Sie wird geschätzt als selbstbewusste Frau und gilt nicht mehr nur als Geschiedene ihres prominenten Ex. Bunte Blätter kürten sie zur "Stilikone", sie modelt und entwirft Schmuck. Mit Erfolg: Jetzt hat Barbara Becker den Auftrag für ihre erste Kollektion bekommen

"Stilikone" Barbara Becker© Katja Heinemann
Barbara Becker läuft seit zwei Tagen durch New York, wühlt sich durch Flohmärkte und Boutiquen, kauft Vasen, T-Shirts, alte Perlen, schafft die Beute ins Hotel und kauft noch mehr Vasen, T-Shirts, Perlen.
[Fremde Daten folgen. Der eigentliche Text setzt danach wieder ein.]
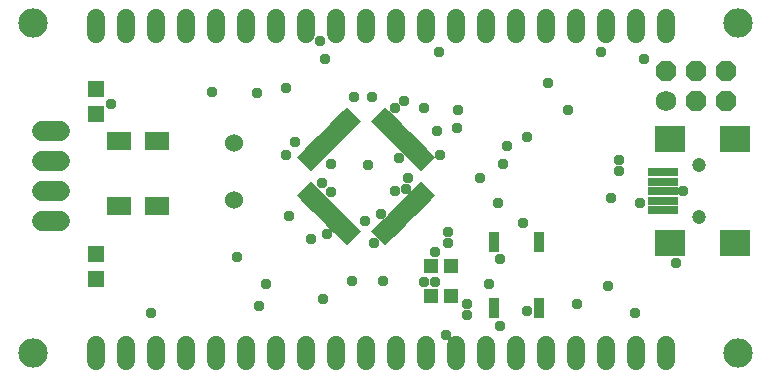
<source format=gbr>
G04 EAGLE Gerber X2 export*
%TF.Part,Single*%
%TF.FileFunction,Soldermask,Top,1*%
%TF.FilePolarity,Negative*%
%TF.GenerationSoftware,Autodesk,EAGLE,8.6.3*%
%TF.CreationDate,2019-03-08T23:17:09Z*%
G75*
%MOMM*%
%FSLAX34Y34*%
%LPD*%
%AMOC8*
5,1,8,0,0,1.08239X$1,22.5*%
G01*
%ADD10R,2.603200X2.203200*%
%ADD11R,2.511200X0.703200*%
%ADD12C,1.203200*%
%ADD13R,1.403200X1.403200*%
%ADD14C,1.524000*%
%ADD15R,1.203200X1.303200*%
%ADD16R,0.965200X1.727200*%
%ADD17C,1.727200*%
%ADD18P,1.869504X8X22.500000*%
%ADD19C,1.727200*%
%ADD20C,1.524000*%
%ADD21R,0.503200X1.703200*%
%ADD22R,2.103200X1.503200*%
%ADD23C,0.959600*%
%ADD24C,2.489200*%


D10*
X564440Y118560D03*
D11*
X558800Y146560D03*
X558800Y154560D03*
X558800Y162560D03*
X558800Y170560D03*
X558800Y178560D03*
D10*
X619440Y118560D03*
X564440Y206560D03*
X619440Y206560D03*
D12*
X589440Y140560D03*
X589440Y184560D03*
D13*
X78740Y249260D03*
X78740Y228260D03*
X78740Y88560D03*
X78740Y109560D03*
D14*
X195580Y154940D03*
X195580Y203200D03*
D15*
X362340Y99060D03*
X379340Y99060D03*
X362340Y73660D03*
X379340Y73660D03*
D16*
X415290Y63500D03*
X415290Y119380D03*
X453390Y63500D03*
X453390Y119380D03*
D17*
X561340Y238760D03*
D18*
X586740Y238760D03*
X612140Y238760D03*
X561340Y264160D03*
X586740Y264160D03*
X612140Y264160D03*
D19*
X48260Y137160D02*
X33020Y137160D01*
X33020Y162560D02*
X48260Y162560D01*
X48260Y187960D02*
X33020Y187960D01*
X33020Y213360D02*
X48260Y213360D01*
D20*
X78740Y32004D02*
X78740Y18796D01*
X104140Y18796D02*
X104140Y32004D01*
X129540Y32004D02*
X129540Y18796D01*
X154940Y18796D02*
X154940Y32004D01*
X180340Y32004D02*
X180340Y18796D01*
X205740Y18796D02*
X205740Y32004D01*
X231140Y32004D02*
X231140Y18796D01*
X256540Y18796D02*
X256540Y32004D01*
X281940Y32004D02*
X281940Y18796D01*
X307340Y18796D02*
X307340Y32004D01*
X332740Y32004D02*
X332740Y18796D01*
X358140Y18796D02*
X358140Y32004D01*
X383540Y32004D02*
X383540Y18796D01*
X408940Y18796D02*
X408940Y32004D01*
X434340Y32004D02*
X434340Y18796D01*
X459740Y18796D02*
X459740Y32004D01*
X485140Y32004D02*
X485140Y18796D01*
X510540Y18796D02*
X510540Y32004D01*
X535940Y32004D02*
X535940Y18796D01*
X561340Y18796D02*
X561340Y32004D01*
X78740Y295656D02*
X78740Y308864D01*
X104140Y308864D02*
X104140Y295656D01*
X129540Y295656D02*
X129540Y308864D01*
X154940Y308864D02*
X154940Y295656D01*
X180340Y295656D02*
X180340Y308864D01*
X205740Y308864D02*
X205740Y295656D01*
X231140Y295656D02*
X231140Y308864D01*
X256540Y308864D02*
X256540Y295656D01*
X281940Y295656D02*
X281940Y308864D01*
X307340Y308864D02*
X307340Y295656D01*
X332740Y295656D02*
X332740Y308864D01*
X358140Y308864D02*
X358140Y295656D01*
X383540Y295656D02*
X383540Y308864D01*
X408940Y308864D02*
X408940Y295656D01*
X434340Y295656D02*
X434340Y308864D01*
X459740Y308864D02*
X459740Y295656D01*
X485140Y295656D02*
X485140Y308864D01*
X510540Y308864D02*
X510540Y295656D01*
X535940Y295656D02*
X535940Y308864D01*
X561340Y308864D02*
X561340Y295656D01*
D21*
G36*
X260670Y171039D02*
X264228Y167481D01*
X252186Y155439D01*
X248628Y158997D01*
X260670Y171039D01*
G37*
G36*
X264206Y167504D02*
X267764Y163946D01*
X255722Y151904D01*
X252164Y155462D01*
X264206Y167504D01*
G37*
G36*
X267741Y163968D02*
X271299Y160410D01*
X259257Y148368D01*
X255699Y151926D01*
X267741Y163968D01*
G37*
G36*
X271277Y160433D02*
X274835Y156875D01*
X262793Y144833D01*
X259235Y148391D01*
X271277Y160433D01*
G37*
G36*
X274812Y156897D02*
X278370Y153339D01*
X266328Y141297D01*
X262770Y144855D01*
X274812Y156897D01*
G37*
G36*
X278348Y153362D02*
X281906Y149804D01*
X269864Y137762D01*
X266306Y141320D01*
X278348Y153362D01*
G37*
G36*
X281884Y149826D02*
X285442Y146268D01*
X273400Y134226D01*
X269842Y137784D01*
X281884Y149826D01*
G37*
G36*
X285419Y146290D02*
X288977Y142732D01*
X276935Y130690D01*
X273377Y134248D01*
X285419Y146290D01*
G37*
G36*
X288955Y142755D02*
X292513Y139197D01*
X280471Y127155D01*
X276913Y130713D01*
X288955Y142755D01*
G37*
G36*
X292490Y139219D02*
X296048Y135661D01*
X284006Y123619D01*
X280448Y127177D01*
X292490Y139219D01*
G37*
G36*
X296026Y135684D02*
X299584Y132126D01*
X287542Y120084D01*
X283984Y123642D01*
X296026Y135684D01*
G37*
G36*
X299561Y132148D02*
X303119Y128590D01*
X291077Y116548D01*
X287519Y120106D01*
X299561Y132148D01*
G37*
G36*
X311561Y128590D02*
X315119Y132148D01*
X327161Y120106D01*
X323603Y116548D01*
X311561Y128590D01*
G37*
G36*
X315096Y132126D02*
X318654Y135684D01*
X330696Y123642D01*
X327138Y120084D01*
X315096Y132126D01*
G37*
G36*
X318632Y135661D02*
X322190Y139219D01*
X334232Y127177D01*
X330674Y123619D01*
X318632Y135661D01*
G37*
G36*
X322167Y139197D02*
X325725Y142755D01*
X337767Y130713D01*
X334209Y127155D01*
X322167Y139197D01*
G37*
G36*
X325703Y142732D02*
X329261Y146290D01*
X341303Y134248D01*
X337745Y130690D01*
X325703Y142732D01*
G37*
G36*
X329238Y146268D02*
X332796Y149826D01*
X344838Y137784D01*
X341280Y134226D01*
X329238Y146268D01*
G37*
G36*
X332774Y149804D02*
X336332Y153362D01*
X348374Y141320D01*
X344816Y137762D01*
X332774Y149804D01*
G37*
G36*
X336310Y153339D02*
X339868Y156897D01*
X351910Y144855D01*
X348352Y141297D01*
X336310Y153339D01*
G37*
G36*
X339845Y156875D02*
X343403Y160433D01*
X355445Y148391D01*
X351887Y144833D01*
X339845Y156875D01*
G37*
G36*
X343381Y160410D02*
X346939Y163968D01*
X358981Y151926D01*
X355423Y148368D01*
X343381Y160410D01*
G37*
G36*
X346916Y163946D02*
X350474Y167504D01*
X362516Y155462D01*
X358958Y151904D01*
X346916Y163946D01*
G37*
G36*
X350452Y167481D02*
X354010Y171039D01*
X366052Y158997D01*
X362494Y155439D01*
X350452Y167481D01*
G37*
G36*
X354010Y179481D02*
X350452Y183039D01*
X362494Y195081D01*
X366052Y191523D01*
X354010Y179481D01*
G37*
G36*
X350474Y183016D02*
X346916Y186574D01*
X358958Y198616D01*
X362516Y195058D01*
X350474Y183016D01*
G37*
G36*
X346939Y186552D02*
X343381Y190110D01*
X355423Y202152D01*
X358981Y198594D01*
X346939Y186552D01*
G37*
G36*
X343403Y190087D02*
X339845Y193645D01*
X351887Y205687D01*
X355445Y202129D01*
X343403Y190087D01*
G37*
G36*
X339868Y193623D02*
X336310Y197181D01*
X348352Y209223D01*
X351910Y205665D01*
X339868Y193623D01*
G37*
G36*
X336332Y197158D02*
X332774Y200716D01*
X344816Y212758D01*
X348374Y209200D01*
X336332Y197158D01*
G37*
G36*
X332796Y200694D02*
X329238Y204252D01*
X341280Y216294D01*
X344838Y212736D01*
X332796Y200694D01*
G37*
G36*
X329261Y204230D02*
X325703Y207788D01*
X337745Y219830D01*
X341303Y216272D01*
X329261Y204230D01*
G37*
G36*
X325725Y207765D02*
X322167Y211323D01*
X334209Y223365D01*
X337767Y219807D01*
X325725Y207765D01*
G37*
G36*
X322190Y211301D02*
X318632Y214859D01*
X330674Y226901D01*
X334232Y223343D01*
X322190Y211301D01*
G37*
G36*
X318654Y214836D02*
X315096Y218394D01*
X327138Y230436D01*
X330696Y226878D01*
X318654Y214836D01*
G37*
G36*
X315119Y218372D02*
X311561Y221930D01*
X323603Y233972D01*
X327161Y230414D01*
X315119Y218372D01*
G37*
G36*
X303119Y221930D02*
X299561Y218372D01*
X287519Y230414D01*
X291077Y233972D01*
X303119Y221930D01*
G37*
G36*
X299584Y218394D02*
X296026Y214836D01*
X283984Y226878D01*
X287542Y230436D01*
X299584Y218394D01*
G37*
G36*
X296048Y214859D02*
X292490Y211301D01*
X280448Y223343D01*
X284006Y226901D01*
X296048Y214859D01*
G37*
G36*
X292513Y211323D02*
X288955Y207765D01*
X276913Y219807D01*
X280471Y223365D01*
X292513Y211323D01*
G37*
G36*
X288977Y207788D02*
X285419Y204230D01*
X273377Y216272D01*
X276935Y219830D01*
X288977Y207788D01*
G37*
G36*
X285442Y204252D02*
X281884Y200694D01*
X269842Y212736D01*
X273400Y216294D01*
X285442Y204252D01*
G37*
G36*
X281906Y200716D02*
X278348Y197158D01*
X266306Y209200D01*
X269864Y212758D01*
X281906Y200716D01*
G37*
G36*
X278370Y197181D02*
X274812Y193623D01*
X262770Y205665D01*
X266328Y209223D01*
X278370Y197181D01*
G37*
G36*
X274835Y193645D02*
X271277Y190087D01*
X259235Y202129D01*
X262793Y205687D01*
X274835Y193645D01*
G37*
G36*
X271299Y190110D02*
X267741Y186552D01*
X255699Y198594D01*
X259257Y202152D01*
X271299Y190110D01*
G37*
G36*
X267764Y186574D02*
X264206Y183016D01*
X252164Y195058D01*
X255722Y198616D01*
X267764Y186574D01*
G37*
G36*
X264228Y183039D02*
X260670Y179481D01*
X248628Y191523D01*
X252186Y195081D01*
X264228Y183039D01*
G37*
D22*
X130300Y150300D03*
X130300Y205300D03*
X98300Y205300D03*
X98300Y150300D03*
D23*
X576072Y163068D03*
X365760Y85344D03*
X271272Y71628D03*
X339852Y239268D03*
X335280Y190500D03*
X239268Y249936D03*
X216408Y65532D03*
X365760Y111252D03*
X420624Y105156D03*
X306324Y137160D03*
X534924Y59436D03*
X274320Y126492D03*
X332232Y233172D03*
X246888Y204216D03*
X342900Y173736D03*
X393192Y67056D03*
X486156Y67056D03*
X569976Y102108D03*
X376428Y118872D03*
X332232Y163068D03*
X214884Y245364D03*
X239268Y193548D03*
X277368Y185928D03*
X419100Y152400D03*
X268224Y289560D03*
X272796Y274320D03*
X542544Y274320D03*
X176784Y246888D03*
X320040Y143256D03*
X403860Y173736D03*
X539496Y152400D03*
X368808Y280416D03*
X356616Y233172D03*
X309372Y184404D03*
X512064Y82296D03*
X440436Y135636D03*
X91440Y236220D03*
X521208Y179832D03*
X370332Y193548D03*
X198120Y106680D03*
X521208Y188976D03*
X443484Y208788D03*
X385572Y231648D03*
X367284Y213360D03*
X242316Y141732D03*
X277368Y161544D03*
X260604Y121920D03*
X295656Y86868D03*
X321564Y86868D03*
X356616Y85344D03*
X393192Y57912D03*
X313944Y118872D03*
X411480Y83820D03*
X443484Y60960D03*
X478536Y231648D03*
X384048Y216408D03*
X269748Y169164D03*
X222504Y83820D03*
X124968Y59436D03*
X341376Y164592D03*
X376428Y128016D03*
X374904Y41148D03*
X420624Y48768D03*
X297180Y242316D03*
X312420Y242316D03*
X515112Y156972D03*
X461772Y254508D03*
X423672Y185928D03*
X426720Y201168D03*
X505968Y280416D03*
D24*
X25400Y25400D03*
X622300Y25400D03*
X622300Y304800D03*
X25400Y304800D03*
M02*

</source>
Sie trägt einen dünnen Wildledermantel - keine passende Kleidung für den Winter. Am Handy: die Söhne Noah und Elias, die zu Hause in Miami auf ihre Mutter warten. Stets in der Nähe: ein Kamerateam, das fürs deutsche Fernsehen filmt. Schulter an Schulter mit ihr: Sarah Rissen vom Otto-Versand, die mit Barbara Becker Shop-Scouting für die nächste Kollektion machen will. Es bleibt nicht viel Zeit zwischen der Ankunft aus Addis Abeba, wo Becker mit Alfred Biolek für eine Hilfsorganisation unterwegs war, und dem Weiterflug nach Miami. Ihren Jetlag und die Erkältung lacht sie einfach weg: "Was kommt als Nächstes, wo müssen wir hin?"
Becker kauft nicht nur zum Vergnügen ein, es ist Teil ihres neuen Jobs als Designerin, Model und Repräsentantin des Otto-Versands. Sie spürt auf Flohmärkten und in Secondhand-Shops Teile auf, die sie inspirieren sollen und das Entwerfen im Atelier später erleichtern. Die Kamera läuft, während Becker ein Kleid anprobiert, oder wenn sie mit einem Händler feilscht.